Dans vos locaux, dans un atelier d’artiste, chez vous. En journée ou en soirée, en semaine ou le week-end. Un véhicule tout-terrain — roulant à l’huile végétale d’origine locale, équipé pour le reportage itinérant en autonomie — permet d’atteindre les sites que la route abandonne, de photographier depuis la galerie, ou de faire décoller le paramoteur.
Studio Nomade nomadise d’activité en activité : de l’entreprise à l’atelier, de la scène au domicile.

Le studio ne vous attend pas : il vient à vous. Éclairage, fonds et savoir-faire s’installent sur site, en journée comme en soirée. Pour le reportage itinérant, un véhicule tout-terrain roulant à l’huile végétale d’origine locale, équipé en autonomie (navigation, énergie, eau, couchage), permet d’atteindre les terrains les plus difficiles — et de photographier depuis la galerie ou de faire décoller le paramoteur.

UN REGARD SUR SON TERRITOIRE

Vivre à Saint-Quentin-en-Yvelines s’est traduit par un travail d’auteur au long cours, exposé à plusieurs reprises. Bouilles & looks de Saint-Quentin-en-Yvelines — une galerie de portraits en argentique noir et blanc, format 6×7, tous réalisés à la même optique 150 mm. Une contrainte assumée : une seule focale, une seule distance, et ce que chaque visage en fait. Sa légende : un antidote à la xénophobie. Nos enfants à l’école — commande de la ville pour un festival d’histoire, photographiée dans toutes les écoles de la commune, en argentique noir et blanc, dans le plus pur esprit du reportage. Minois des Garennes — une galerie de portraits d’enfants du quartier. Scènes Images — le prolongement de son travail de spectacle vivant, avec l’APSI.

ET PUIS LES BÉBÉS

Il y a enfin une part de son métier dont il parle peu et qui dit beaucoup. En dépannant des familles dont un proche ne pouvait se rendre en studio, il a mesuré ce que certaines situations pouvaient avoir d’insoluble. Il a donc décidé de faire venir le studio et l’imprimante à domicile, pour réaliser des photos d’identité aux normes — bébés, personnes âgées, personnes invalides ou accidentées.
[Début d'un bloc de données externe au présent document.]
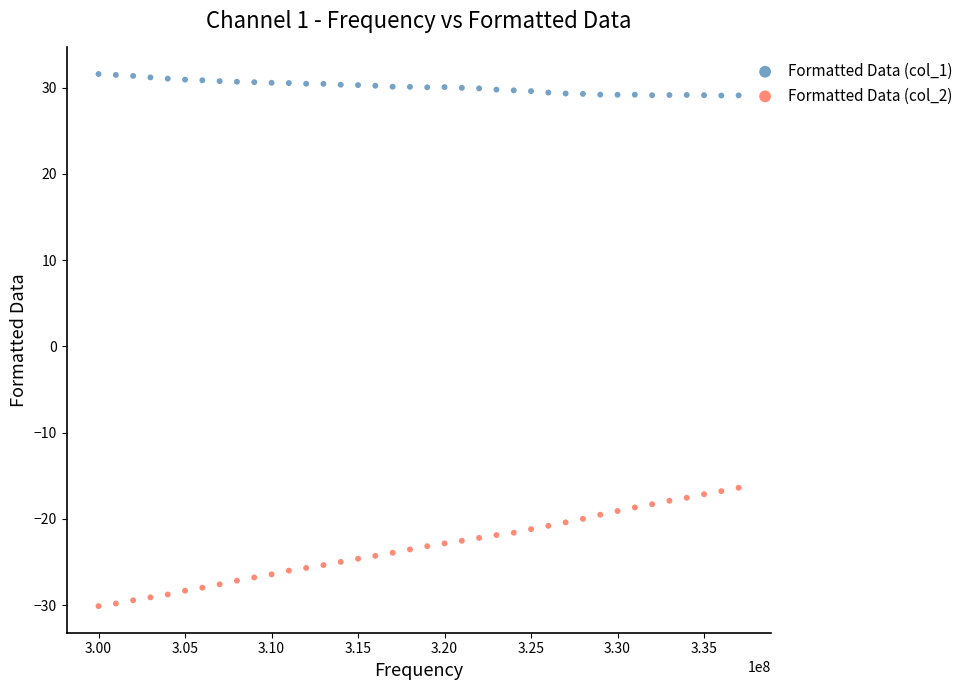

What are all the series names shown in the legend?

Formatted Data (col_1), Formatted Data (col_2)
Ce que ses clients en retiennent tient rarement à la technique : la patience avec un enfant, l’attention portée aux parents, et cette habitude d’envoyer sans rien demander les portraits de famille pris en attendant la bonne image pour le passeport. 

C’est peut-être là que tout se rejoint. La même précision au service d’une œuvre d’art, d’un siège social ou d’un visage de six mois.